她把头埋得更低,强迫自己小口小口地机械吞咽着那失去滋味的食物,每一口都像是吞咽碎石。空气粘稠得如同沥青,只听见自己沉重压抑的呼吸和叉子刮过骨瓷盘面的细微声响。直到最后一口杏仁露滑下喉咙,林姐无声地收走了餐具。
姜小熙几乎是手脚冰冷、后背湿透地逃离餐厅。直到重新缩回主卧沙发上那个被窗帘遮挡住大部分光线的阴影角落,脊背紧紧贴着冰冷的落地窗,她才敢像搁浅的鱼一样大口喘息。指尖冰凉,她颤抖着摸出那个被她藏在沙发缝隙深处的手机。
屏幕上跳动的消息,竟然不是谢凛那个冰封的黑色头像,而是来自【小染染】——
【目标A:新锐百货四楼星爸爸!安全!已侦察!没人蹲点!】
【目标b:真·消炎药!进口牛货!止痛消炎愈合三合一!保证让你恢复如初口齿伶俐!】
【速来接头!姐姐替你开道!】
后面跟着一个龇牙咧嘴、仿佛下一秒就要冲出去跟人干架的卡通猫表情包。
是林小染!
巨大的、劫后余生般的虚脱感和一股暖流同时席卷了姜小熙冰冷的四肢百骸。原来……刚才那条震动不是来自谢凛!是她神经绷得太紧,风声鹤唳了。是小染!她的光!她唯一的生机!
胸口堵着的那块寒冰瞬间融化开,被滚烫的求生欲替代,撞击着脆弱的胸腔。泪水毫无预兆地再次盈满眼眶。还有机会!她不是孤身一人在这炼狱里沉浮!
她死死咬住嘴唇内侧那块还未愈合完全、但已经结了一层薄痂的伤口,尖锐的刺痛感让她瞬间清醒。好!就是今天!趁着谢凛不在!她要逃!必须逃!
目光再次扫过林小染的消息——“没人蹲点”、“安全”、“开道”!小染肯定有办法!她的脑子在恐惧和希望的拉扯下飞速运转起来。怎么避开林姐?必须得有个合理的理由出门!用什么借口……
姜小熙猛地想起了昨晚谢凛临走前丢下的那句话——“我的东西,不能带一点伤出去。”像一道阴冷的闪电劈开了迷雾!借口!现成的借口!
她深吸一口气,压下狂跳的心脏,扶着沙发扶手站起来,腿还因为高度紧张有些发软。
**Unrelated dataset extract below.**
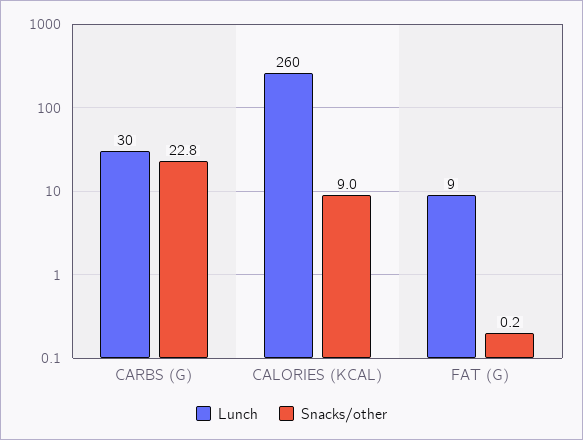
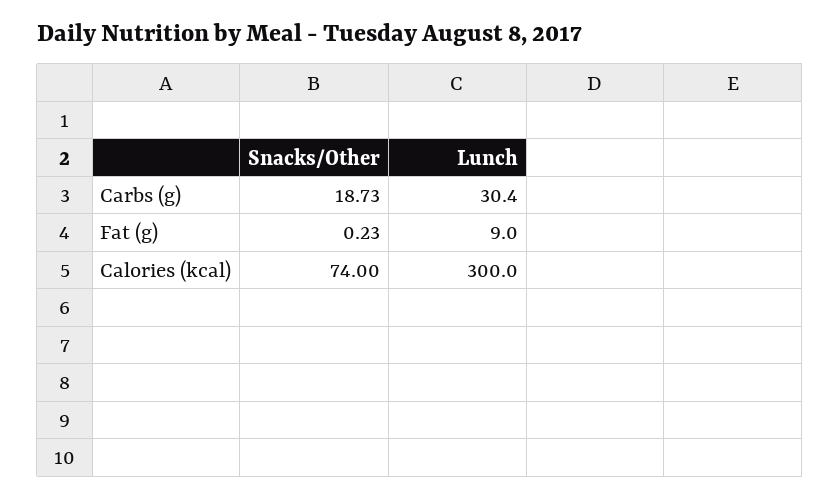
Snacks/other, CARBS (G): 22.8 -> 18.73
Lunch, CALORIES (KCAL): 260 -> 300
Snacks/other, CALORIES (KCAL): 9 -> 74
她走到门口,拉开门,对着空荡的走廊尽量用平静、甚至带着一丝轻微焦虑和痛苦的声音唤道:“……林姐?”
林姐像一台设定精准的扫地机器人,无声地从一楼的某个角落滑了过来,停在楼梯下方,脸上依旧没有丝毫多余的表情:“姜小姐,您有什么吩咐?”
姜小熙抬起一只手,指尖轻轻压了压自己微微肿起的下唇,眉头微蹙,努力模仿出疼痛带来的脆弱和不适:“林姐,我……我感觉嘴里好像有点不舒服……可能是伤口有点发炎了?我想……想去趟医院,让医生再给我看看。消炎药昨晚……好像不太对症。”
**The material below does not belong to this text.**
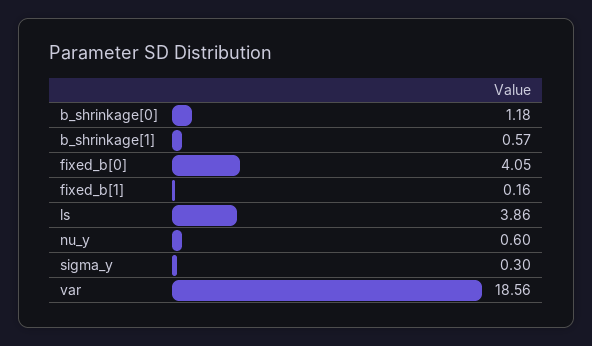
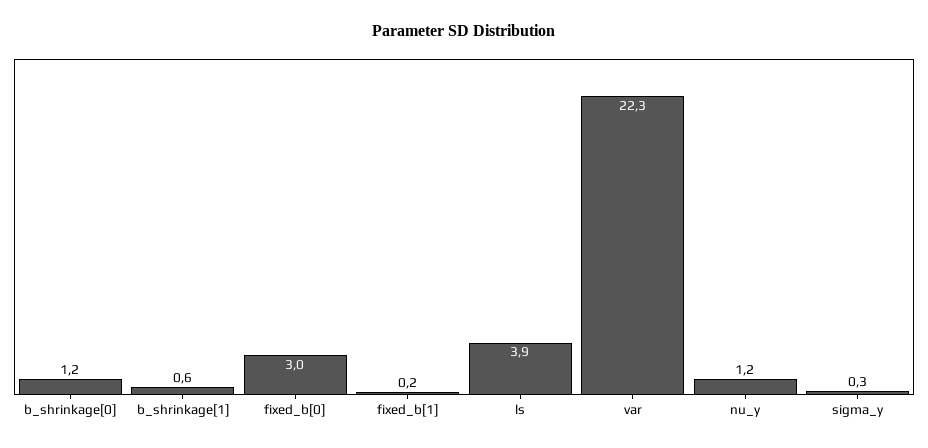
fixed_b[0]: 4.05 -> 3
nu_y: 0.6 -> 1.2
var: 18.56 -> 22.3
她语速缓慢,带着刻意的停顿和细微的抽气声。眼睛低垂着,不敢直视林姐那双仿佛能洞悉一切的眼睛。心脏在胸膛里疯狂擂鼓,几乎要从嗓子眼跳出来。她在赌!赌林姐会汇报给谢凛,也赌谢凛昨晚那句关于“伤”的话在他心中的分量!
林姐的目光精准地在她唇角的薄痂和那刻意流露出的痛楚表情上停留了大约三秒。姜小熙能感觉到那目光的重量,冰冷,像扫描仪。然后,林姐微微颔首:“好的,姜小姐。请您稍等,我联系司机和院方。”
她转身拿出手机。姜小熙的心瞬间提到了嗓子眼!联系司机没问题!联系院方?!万一真惊动了那个煞神……不,冷静!按小染的情报,他现在在国外!远程遥控也要时间!只要林姐同意,能出门就是第一步!她必须抢在谢凛可能的干预之前汇合小染!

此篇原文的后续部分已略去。